Aujourd’hui, le monde a besoin de paix. L’Afrique a besoin de paix. Le Sahel a besoin de paix. Et le Mali a besoin de paix. Pour parvenir à cette paix, condition indispensable à tout développement, il faut mettre fin aux violences sous toutes ses formes. Et pour arrêter les violences, il faut dialoguer. Un dialogue franc et sincère pour que le sang d’un Malien ne soit plus versé par un autre  Malien. Un dialogue franc et sincère pour que des Maliens ne soient plus obligés de quitter leurs terres par la faute d’autres Maliens. Pour dialoguer, les Maliens doivent être capables de se regarder dans les yeux.

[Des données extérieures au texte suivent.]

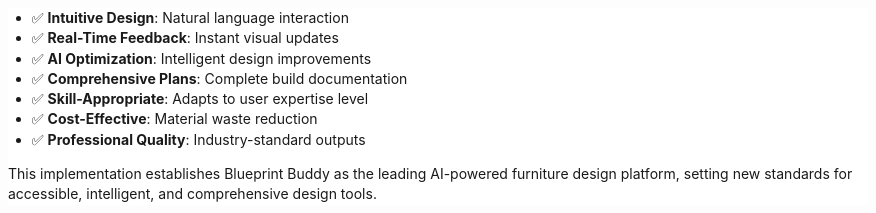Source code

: - ✅ **Intuitive Design**: Natural language interaction
- ✅ **Real-Time Feedback**: Instant visual updates
- ✅ **AI Optimization**: Intelligent design improvements
- ✅ **Comprehensive Plans**: Complete build documentation
- ✅ **Skill-Appropriate**: Adapts to user expertise level
- ✅ **Cost-Effective**: Material waste reduction
- ✅ **Professional Quality**: Industry-standard outputs

This implementation establishes Blueprint Buddy as the leading AI-powered furniture design platform, setting new standards for accessible, intelligent, and comprehensive design tools.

Dans son discours emblématique prononcé au forum de réconciliation nationale à Abidjan en Côte d’Ivoire en 2000, le Président Alpha Oumar Konaré soulignait avec force que « la catastrophe arrive vite quand on n’a pas le courage de se parler, d’échanger, de regarder l’autre, de faire confiance à l’autre, si différent et si proche, aux voisins si sacrés, aux amis si chers, aux partenaires si nécessaires quand tout se réduit au pouvoir, à la quête du pouvoir ». Selon lui, « aux problèmes politiques, il faut de vraies solutions politiques; pas de faux fuyant. Elles peuvent être difficiles à trouver mais nous devons les trouver ensemble à coup de concessions, de compromis conformes à l’État de droit, de compromis démocratique. Les problèmes politiques mal résolus finissent par prendre de dimensions régionalistes puis ethniques, puis religieuses et conduisent à l’anarchie ».